Ce rapport a été remis à Herzog qui a indiqué que si certaines parties du document étaient optimistes, il était lui aussi profondément inquiet face à ses conclusions.
« Un domaine qui me préoccupe particulièrement est celui que vous appelez ‘l’arène intérieure’ dans le rapport. La sécurité de l’État d’Israël est liée de manière étroite à sa résilience nationale. Nous sommes dans une période de crise et de conflit intérieur particulièrement dangereuse et nous devons être capables de faire face aux différences d’opinion les plus profondes, de les appréhender sans perdre notre foi en nous-même », a commenté Herzog.

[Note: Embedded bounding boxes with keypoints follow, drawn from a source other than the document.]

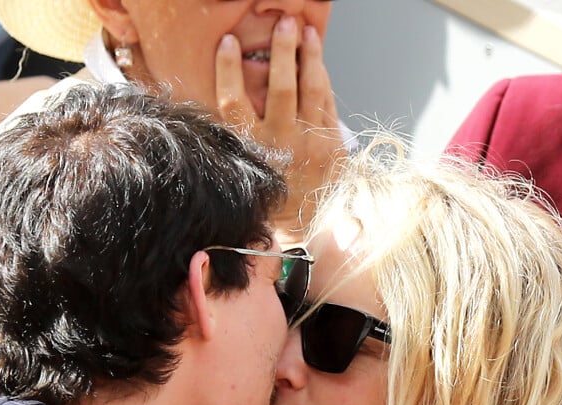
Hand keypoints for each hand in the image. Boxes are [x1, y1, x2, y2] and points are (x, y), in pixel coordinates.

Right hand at [216, 16, 346, 244]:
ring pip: (312, 89)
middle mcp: (283, 144)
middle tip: (284, 22)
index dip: (229, 69)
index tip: (228, 43)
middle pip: (281, 86)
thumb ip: (240, 136)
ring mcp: (312, 144)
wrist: (302, 225)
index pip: (234, 100)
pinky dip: (324, 82)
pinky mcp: (333, 147)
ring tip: (306, 32)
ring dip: (309, 57)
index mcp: (254, 150)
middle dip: (283, 50)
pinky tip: (319, 65)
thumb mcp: (245, 169)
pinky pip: (329, 105)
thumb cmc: (269, 197)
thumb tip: (236, 97)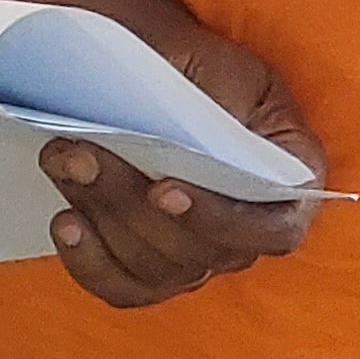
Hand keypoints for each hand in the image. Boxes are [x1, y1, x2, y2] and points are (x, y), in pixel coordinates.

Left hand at [41, 29, 322, 308]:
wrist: (152, 72)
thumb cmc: (195, 70)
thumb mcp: (223, 71)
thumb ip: (222, 110)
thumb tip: (196, 146)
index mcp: (293, 178)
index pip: (276, 229)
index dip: (220, 220)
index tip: (163, 190)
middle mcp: (253, 228)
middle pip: (201, 252)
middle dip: (131, 204)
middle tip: (86, 155)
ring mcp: (201, 255)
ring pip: (154, 268)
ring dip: (103, 215)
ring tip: (68, 164)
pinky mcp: (151, 270)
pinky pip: (123, 288)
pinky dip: (89, 261)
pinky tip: (66, 222)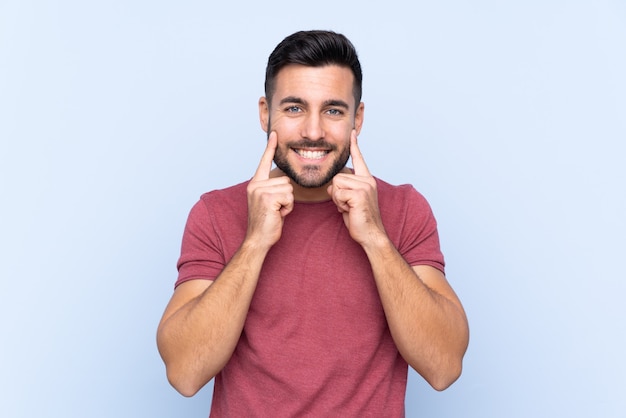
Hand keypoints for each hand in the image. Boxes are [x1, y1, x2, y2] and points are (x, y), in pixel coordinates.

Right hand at [245, 132, 293, 248]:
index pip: (264, 162)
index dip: (270, 148)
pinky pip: (289, 197)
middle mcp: (255, 185)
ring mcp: (260, 191)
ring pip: (288, 189)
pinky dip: (288, 208)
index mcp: (255, 184)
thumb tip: (284, 181)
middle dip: (286, 196)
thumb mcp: (268, 202)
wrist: (258, 239)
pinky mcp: (267, 198)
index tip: (274, 134)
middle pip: (285, 180)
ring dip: (287, 203)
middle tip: (275, 209)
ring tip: (276, 212)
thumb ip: (273, 189)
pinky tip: (277, 215)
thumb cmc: (266, 223)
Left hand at [327, 131, 385, 245]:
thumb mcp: (349, 201)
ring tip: (349, 208)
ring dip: (337, 199)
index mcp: (367, 179)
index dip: (354, 146)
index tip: (352, 133)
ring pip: (336, 184)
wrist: (371, 235)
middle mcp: (368, 180)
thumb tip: (333, 185)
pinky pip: (337, 193)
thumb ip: (342, 189)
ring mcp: (365, 186)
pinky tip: (350, 210)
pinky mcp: (360, 194)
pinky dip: (339, 204)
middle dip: (336, 193)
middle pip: (337, 176)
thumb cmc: (360, 220)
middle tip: (348, 205)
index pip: (358, 159)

Selon le think-tank, les deux principaux défis que l’État juif devra affronter en 2023 sont le programme nucléaire de l’Iran et la problématique palestinienne, avec une situation explosive. L’Institut indique que ces deux défis – et plus particulièrement la question palestinienne – peuvent aussi donner lieu à des frictions entre Jérusalem et Washington.
« Malgré les fondations solides de la relation particulière qui existe entre Israël et les États-Unis, cette dernière pourrait être mise à l’épreuve par le conflit avec les Palestiniens », remarque l’INSS, tout spécialement au vu d’initiatives prises par Israël qui pourraient être considérées comme changeant le statu-quo ou violant les droits de l’Homme.
Le rapport remarque aussi que l’affaiblissement de l’Autorité palestinienne pourrait entraîner des nouvelles flambées de violences en Cisjordanie et à Gaza, des flambées susceptibles de dégénérer en un conflit plus large.
En ce qui concerne l’Iran, l’INSS déclare que les initiatives prises par Téhéran pour faire progresser son programme nucléaire, l’année dernière, ont fait quasiment fait de la république islamique un État du seuil nucléaire. L’administration Biden reste toutefois concentrée sur la Chine et sur la Russie actuellement et elle est réticente, par conséquent, à un engagement total face à l’Iran avec la présentation d’une menace crédible, a estimé le think-tank.
Tobias Siegal a contribué à cet article.